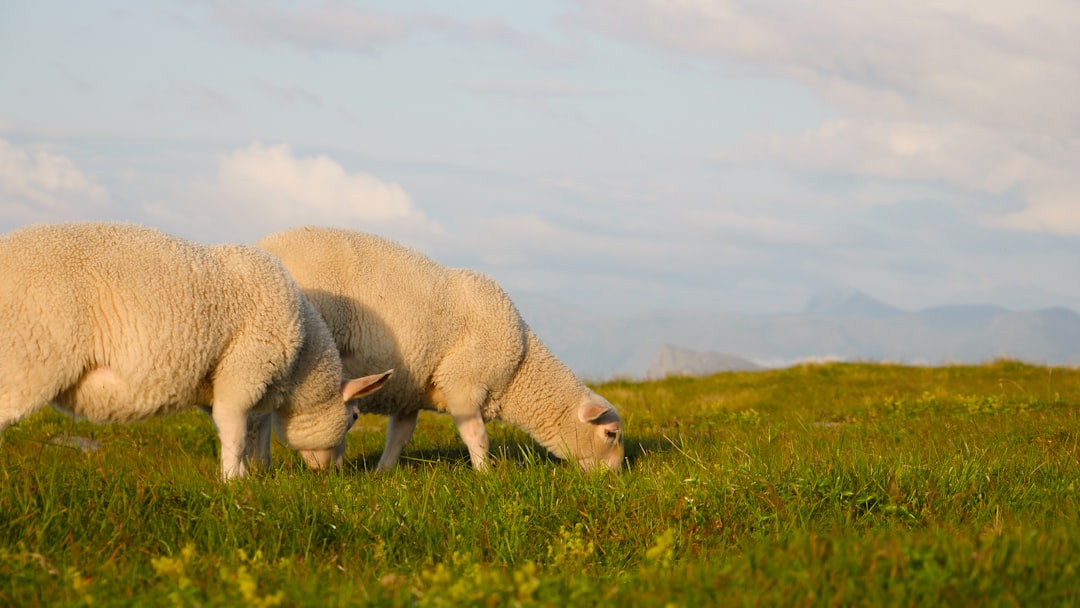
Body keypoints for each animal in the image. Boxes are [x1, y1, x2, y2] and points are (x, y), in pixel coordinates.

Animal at [0, 222, 395, 481]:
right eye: (355, 417)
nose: (335, 473)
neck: (303, 364)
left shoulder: (215, 382)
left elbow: (235, 430)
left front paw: (244, 473)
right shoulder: (243, 370)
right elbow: (235, 431)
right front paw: (234, 482)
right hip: (26, 358)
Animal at [257, 225, 626, 473]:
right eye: (611, 434)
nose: (615, 478)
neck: (519, 370)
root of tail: (262, 245)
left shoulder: (410, 391)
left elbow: (399, 438)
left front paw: (381, 473)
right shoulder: (463, 383)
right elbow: (477, 437)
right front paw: (485, 476)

★ ★ ★ ★ ★

- What you will do -
Your answer must be the line that contains "left front paw: (244, 473)" and every line after it to the end of the records, reproduced exactly.

- Answer to this task -
left front paw: (244, 473)
right shoulder: (243, 370)
right elbow: (235, 431)
right front paw: (234, 482)
right hip: (26, 358)
Animal at [257, 225, 626, 473]:
right eye: (611, 434)
nose: (615, 478)
neck: (519, 370)
root of tail: (262, 245)
left shoulder: (410, 391)
left elbow: (399, 438)
left front paw: (381, 473)
right shoulder: (463, 383)
right elbow: (477, 437)
right front paw: (485, 476)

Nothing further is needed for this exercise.